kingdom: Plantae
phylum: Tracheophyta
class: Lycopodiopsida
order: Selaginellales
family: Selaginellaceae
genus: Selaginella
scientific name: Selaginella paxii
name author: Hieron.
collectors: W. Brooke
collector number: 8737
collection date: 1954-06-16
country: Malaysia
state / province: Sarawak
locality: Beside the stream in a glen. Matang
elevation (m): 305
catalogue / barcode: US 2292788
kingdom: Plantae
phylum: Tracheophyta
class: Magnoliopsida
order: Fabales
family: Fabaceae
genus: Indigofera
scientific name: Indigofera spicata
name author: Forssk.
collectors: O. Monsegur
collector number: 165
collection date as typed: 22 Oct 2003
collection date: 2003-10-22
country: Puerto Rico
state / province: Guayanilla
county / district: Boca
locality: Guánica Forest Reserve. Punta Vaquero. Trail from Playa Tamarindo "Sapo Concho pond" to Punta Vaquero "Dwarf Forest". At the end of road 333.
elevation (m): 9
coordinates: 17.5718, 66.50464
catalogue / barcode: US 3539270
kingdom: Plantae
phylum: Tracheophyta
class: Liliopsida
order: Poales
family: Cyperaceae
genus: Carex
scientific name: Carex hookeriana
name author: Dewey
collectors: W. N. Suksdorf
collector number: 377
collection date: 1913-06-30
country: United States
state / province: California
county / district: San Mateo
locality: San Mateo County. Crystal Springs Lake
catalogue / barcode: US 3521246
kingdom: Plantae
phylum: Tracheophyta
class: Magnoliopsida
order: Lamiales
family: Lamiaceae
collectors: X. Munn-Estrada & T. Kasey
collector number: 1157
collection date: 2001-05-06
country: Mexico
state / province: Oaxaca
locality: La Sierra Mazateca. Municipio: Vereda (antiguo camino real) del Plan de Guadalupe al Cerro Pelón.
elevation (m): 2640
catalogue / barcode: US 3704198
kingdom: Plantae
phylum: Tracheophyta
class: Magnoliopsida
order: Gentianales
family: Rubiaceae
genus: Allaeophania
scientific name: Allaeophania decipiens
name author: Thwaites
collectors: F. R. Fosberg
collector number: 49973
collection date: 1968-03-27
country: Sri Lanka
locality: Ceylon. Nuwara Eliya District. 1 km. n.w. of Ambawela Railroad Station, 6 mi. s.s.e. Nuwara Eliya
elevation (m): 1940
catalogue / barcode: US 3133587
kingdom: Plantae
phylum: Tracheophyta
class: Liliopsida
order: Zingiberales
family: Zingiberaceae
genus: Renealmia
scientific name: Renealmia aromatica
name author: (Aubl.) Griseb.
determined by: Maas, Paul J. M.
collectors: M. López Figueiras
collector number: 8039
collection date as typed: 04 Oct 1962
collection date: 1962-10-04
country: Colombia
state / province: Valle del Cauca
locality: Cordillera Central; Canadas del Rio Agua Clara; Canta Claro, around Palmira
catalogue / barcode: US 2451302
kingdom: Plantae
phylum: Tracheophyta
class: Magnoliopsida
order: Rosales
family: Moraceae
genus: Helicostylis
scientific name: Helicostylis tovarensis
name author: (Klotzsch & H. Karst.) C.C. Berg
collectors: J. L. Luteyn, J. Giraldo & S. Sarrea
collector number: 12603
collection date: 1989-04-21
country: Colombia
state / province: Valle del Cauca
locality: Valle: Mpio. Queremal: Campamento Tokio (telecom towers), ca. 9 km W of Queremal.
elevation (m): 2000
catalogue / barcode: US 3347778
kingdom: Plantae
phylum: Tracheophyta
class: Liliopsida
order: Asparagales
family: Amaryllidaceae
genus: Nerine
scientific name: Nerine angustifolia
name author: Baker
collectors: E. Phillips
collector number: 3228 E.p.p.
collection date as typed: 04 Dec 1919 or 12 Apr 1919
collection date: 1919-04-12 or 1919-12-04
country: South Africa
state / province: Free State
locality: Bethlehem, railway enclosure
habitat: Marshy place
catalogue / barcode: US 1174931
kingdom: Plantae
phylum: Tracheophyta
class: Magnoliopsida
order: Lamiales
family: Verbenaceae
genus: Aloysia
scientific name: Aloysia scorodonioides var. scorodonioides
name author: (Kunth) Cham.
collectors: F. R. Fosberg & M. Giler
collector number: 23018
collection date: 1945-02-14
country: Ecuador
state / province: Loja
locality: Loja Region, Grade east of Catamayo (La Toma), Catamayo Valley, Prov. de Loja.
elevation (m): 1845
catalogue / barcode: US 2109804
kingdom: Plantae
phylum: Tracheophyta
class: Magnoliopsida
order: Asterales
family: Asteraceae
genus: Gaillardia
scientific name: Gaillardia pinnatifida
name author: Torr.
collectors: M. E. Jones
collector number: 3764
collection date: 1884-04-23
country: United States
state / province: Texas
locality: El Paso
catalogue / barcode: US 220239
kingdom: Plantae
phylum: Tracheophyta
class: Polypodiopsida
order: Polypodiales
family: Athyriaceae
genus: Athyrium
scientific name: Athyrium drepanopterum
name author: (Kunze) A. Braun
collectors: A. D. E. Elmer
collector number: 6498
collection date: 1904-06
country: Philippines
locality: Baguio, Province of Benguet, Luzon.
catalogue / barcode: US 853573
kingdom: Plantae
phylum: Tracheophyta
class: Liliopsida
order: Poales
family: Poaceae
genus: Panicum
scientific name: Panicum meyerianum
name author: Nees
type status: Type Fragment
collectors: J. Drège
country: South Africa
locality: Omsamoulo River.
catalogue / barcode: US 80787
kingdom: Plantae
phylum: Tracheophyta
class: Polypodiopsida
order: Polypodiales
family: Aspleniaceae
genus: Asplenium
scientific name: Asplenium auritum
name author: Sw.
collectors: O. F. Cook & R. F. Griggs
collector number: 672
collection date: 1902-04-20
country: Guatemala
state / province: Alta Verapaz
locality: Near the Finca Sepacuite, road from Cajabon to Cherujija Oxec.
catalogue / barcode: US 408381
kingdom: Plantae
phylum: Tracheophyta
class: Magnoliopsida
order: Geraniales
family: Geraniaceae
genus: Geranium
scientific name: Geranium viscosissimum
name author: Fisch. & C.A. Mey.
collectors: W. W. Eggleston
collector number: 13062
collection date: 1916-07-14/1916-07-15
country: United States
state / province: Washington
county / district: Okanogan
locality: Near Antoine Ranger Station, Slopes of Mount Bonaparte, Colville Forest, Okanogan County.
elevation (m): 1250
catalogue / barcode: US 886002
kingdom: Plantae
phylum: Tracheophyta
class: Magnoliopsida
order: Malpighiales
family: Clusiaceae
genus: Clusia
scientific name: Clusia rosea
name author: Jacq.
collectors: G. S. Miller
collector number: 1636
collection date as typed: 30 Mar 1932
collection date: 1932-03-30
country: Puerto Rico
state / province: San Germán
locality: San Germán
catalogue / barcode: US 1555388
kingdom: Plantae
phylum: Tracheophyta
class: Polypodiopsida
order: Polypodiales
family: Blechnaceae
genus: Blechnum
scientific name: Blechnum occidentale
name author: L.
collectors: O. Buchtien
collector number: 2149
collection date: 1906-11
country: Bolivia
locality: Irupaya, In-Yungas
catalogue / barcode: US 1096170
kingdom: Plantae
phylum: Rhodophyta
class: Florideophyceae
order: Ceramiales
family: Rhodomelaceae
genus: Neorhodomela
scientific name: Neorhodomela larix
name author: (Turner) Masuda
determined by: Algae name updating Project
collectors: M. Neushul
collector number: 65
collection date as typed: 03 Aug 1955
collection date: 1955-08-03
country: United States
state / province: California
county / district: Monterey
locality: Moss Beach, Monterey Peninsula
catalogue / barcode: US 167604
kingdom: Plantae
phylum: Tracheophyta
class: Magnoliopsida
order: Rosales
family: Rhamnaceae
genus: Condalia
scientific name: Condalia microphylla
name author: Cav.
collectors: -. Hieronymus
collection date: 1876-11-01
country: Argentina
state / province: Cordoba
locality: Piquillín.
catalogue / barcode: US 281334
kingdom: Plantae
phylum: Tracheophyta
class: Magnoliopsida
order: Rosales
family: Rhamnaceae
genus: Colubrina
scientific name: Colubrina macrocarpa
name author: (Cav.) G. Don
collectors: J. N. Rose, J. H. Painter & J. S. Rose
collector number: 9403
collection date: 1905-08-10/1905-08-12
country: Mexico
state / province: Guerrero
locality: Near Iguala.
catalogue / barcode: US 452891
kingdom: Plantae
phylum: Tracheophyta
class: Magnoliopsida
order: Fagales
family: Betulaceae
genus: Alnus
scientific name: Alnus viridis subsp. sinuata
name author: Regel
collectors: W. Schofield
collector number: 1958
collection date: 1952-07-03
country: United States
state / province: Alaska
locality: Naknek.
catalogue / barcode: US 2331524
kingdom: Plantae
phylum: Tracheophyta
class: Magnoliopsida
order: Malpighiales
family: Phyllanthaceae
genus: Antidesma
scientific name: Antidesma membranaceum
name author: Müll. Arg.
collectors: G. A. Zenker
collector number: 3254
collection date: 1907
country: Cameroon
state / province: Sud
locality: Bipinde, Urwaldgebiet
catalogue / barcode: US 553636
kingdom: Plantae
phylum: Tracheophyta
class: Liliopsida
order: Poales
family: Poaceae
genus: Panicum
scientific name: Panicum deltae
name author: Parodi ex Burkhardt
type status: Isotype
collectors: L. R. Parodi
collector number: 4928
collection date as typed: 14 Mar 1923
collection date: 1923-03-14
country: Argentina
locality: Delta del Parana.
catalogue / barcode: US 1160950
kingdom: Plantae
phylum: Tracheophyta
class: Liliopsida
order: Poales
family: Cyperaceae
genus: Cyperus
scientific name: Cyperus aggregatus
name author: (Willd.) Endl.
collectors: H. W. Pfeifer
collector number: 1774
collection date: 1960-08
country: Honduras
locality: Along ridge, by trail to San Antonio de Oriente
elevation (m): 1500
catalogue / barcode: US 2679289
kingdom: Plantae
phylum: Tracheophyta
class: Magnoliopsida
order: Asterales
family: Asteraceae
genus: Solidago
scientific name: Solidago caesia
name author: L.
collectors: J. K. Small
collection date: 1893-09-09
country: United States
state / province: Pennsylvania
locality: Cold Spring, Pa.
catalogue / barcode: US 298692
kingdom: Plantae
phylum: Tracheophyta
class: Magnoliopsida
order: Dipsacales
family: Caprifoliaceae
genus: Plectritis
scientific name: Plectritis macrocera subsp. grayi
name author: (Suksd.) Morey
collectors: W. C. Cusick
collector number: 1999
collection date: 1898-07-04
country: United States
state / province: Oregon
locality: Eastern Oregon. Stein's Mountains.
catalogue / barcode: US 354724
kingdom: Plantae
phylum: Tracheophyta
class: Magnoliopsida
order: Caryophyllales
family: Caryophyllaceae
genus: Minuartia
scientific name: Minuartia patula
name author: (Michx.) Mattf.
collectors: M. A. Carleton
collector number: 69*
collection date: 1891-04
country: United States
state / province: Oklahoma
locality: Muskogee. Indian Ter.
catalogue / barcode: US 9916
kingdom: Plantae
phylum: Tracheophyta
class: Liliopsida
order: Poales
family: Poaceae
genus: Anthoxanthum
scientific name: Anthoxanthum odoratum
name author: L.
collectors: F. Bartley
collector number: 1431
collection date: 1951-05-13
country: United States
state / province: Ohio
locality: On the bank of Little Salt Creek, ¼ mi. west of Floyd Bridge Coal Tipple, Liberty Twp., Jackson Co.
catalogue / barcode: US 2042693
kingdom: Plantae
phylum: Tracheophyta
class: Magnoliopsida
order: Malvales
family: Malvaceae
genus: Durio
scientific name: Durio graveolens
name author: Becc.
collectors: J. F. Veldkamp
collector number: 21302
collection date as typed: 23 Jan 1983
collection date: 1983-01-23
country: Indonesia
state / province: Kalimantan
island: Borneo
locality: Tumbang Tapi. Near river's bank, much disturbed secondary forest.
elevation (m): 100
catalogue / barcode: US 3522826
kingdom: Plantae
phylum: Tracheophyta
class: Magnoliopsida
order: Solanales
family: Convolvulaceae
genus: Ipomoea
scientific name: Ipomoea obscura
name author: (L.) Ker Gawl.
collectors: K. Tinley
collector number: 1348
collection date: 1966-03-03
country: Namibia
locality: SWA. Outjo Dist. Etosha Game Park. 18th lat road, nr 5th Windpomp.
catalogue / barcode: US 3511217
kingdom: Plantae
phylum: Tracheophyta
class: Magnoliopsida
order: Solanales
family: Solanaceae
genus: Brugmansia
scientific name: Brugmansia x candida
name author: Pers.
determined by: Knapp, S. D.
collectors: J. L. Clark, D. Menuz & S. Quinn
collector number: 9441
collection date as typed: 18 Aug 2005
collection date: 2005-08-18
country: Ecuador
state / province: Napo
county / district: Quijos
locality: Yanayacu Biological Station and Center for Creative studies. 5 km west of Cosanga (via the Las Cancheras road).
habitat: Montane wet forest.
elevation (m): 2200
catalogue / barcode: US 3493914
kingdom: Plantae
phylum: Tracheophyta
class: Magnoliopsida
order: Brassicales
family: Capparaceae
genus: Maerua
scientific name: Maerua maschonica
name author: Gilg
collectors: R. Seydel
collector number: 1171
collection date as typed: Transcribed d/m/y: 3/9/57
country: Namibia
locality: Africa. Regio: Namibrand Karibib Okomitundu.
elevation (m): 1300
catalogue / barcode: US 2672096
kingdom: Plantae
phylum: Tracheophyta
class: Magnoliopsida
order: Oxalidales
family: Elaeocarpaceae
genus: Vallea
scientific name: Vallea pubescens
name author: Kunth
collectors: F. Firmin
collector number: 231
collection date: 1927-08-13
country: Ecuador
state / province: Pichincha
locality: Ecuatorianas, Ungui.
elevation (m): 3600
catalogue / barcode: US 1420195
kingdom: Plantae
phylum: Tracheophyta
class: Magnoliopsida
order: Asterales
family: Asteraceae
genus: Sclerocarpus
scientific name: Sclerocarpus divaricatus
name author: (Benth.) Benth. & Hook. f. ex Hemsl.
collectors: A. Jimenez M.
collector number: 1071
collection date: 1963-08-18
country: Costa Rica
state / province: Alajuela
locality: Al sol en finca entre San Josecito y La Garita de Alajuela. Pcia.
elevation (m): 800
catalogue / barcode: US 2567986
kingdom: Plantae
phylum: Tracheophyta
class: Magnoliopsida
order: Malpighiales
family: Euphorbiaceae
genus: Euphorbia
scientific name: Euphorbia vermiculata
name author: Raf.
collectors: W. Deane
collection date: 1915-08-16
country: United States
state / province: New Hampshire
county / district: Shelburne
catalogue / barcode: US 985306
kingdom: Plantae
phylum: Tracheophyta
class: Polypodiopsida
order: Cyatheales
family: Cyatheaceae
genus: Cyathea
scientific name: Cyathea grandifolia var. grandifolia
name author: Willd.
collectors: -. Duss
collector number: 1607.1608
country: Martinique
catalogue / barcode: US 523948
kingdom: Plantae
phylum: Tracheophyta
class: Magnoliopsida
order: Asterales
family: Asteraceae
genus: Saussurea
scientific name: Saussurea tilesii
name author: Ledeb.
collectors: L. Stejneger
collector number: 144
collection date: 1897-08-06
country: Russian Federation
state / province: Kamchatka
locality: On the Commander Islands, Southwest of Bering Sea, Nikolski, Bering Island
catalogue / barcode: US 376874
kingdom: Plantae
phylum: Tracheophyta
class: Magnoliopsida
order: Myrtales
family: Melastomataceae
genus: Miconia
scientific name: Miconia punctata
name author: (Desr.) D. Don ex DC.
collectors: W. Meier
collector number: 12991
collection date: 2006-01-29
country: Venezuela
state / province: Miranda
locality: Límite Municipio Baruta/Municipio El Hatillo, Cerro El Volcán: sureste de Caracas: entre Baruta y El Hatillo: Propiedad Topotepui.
........
Instruction: Format the data as a JSON list of strings, one string per line and no blank lines, starting at the line that contains "collection date: 1904-06" and ending after the line that contains "type status: Type Fragment".

Response to the task:
[
  "collection date: 1904-06",
  "country: Philippines",
  "locality: Baguio, Province of Benguet, Luzon.",
  "catalogue / barcode: US 853573",
  "kingdom: Plantae",
  "phylum: Tracheophyta",
  "class: Liliopsida",
  "order: Poales",
  "family: Poaceae",
  "genus: Panicum",
  "scientific name: Panicum meyerianum",
  "name author: Nees",
  "type status: Type Fragment"
]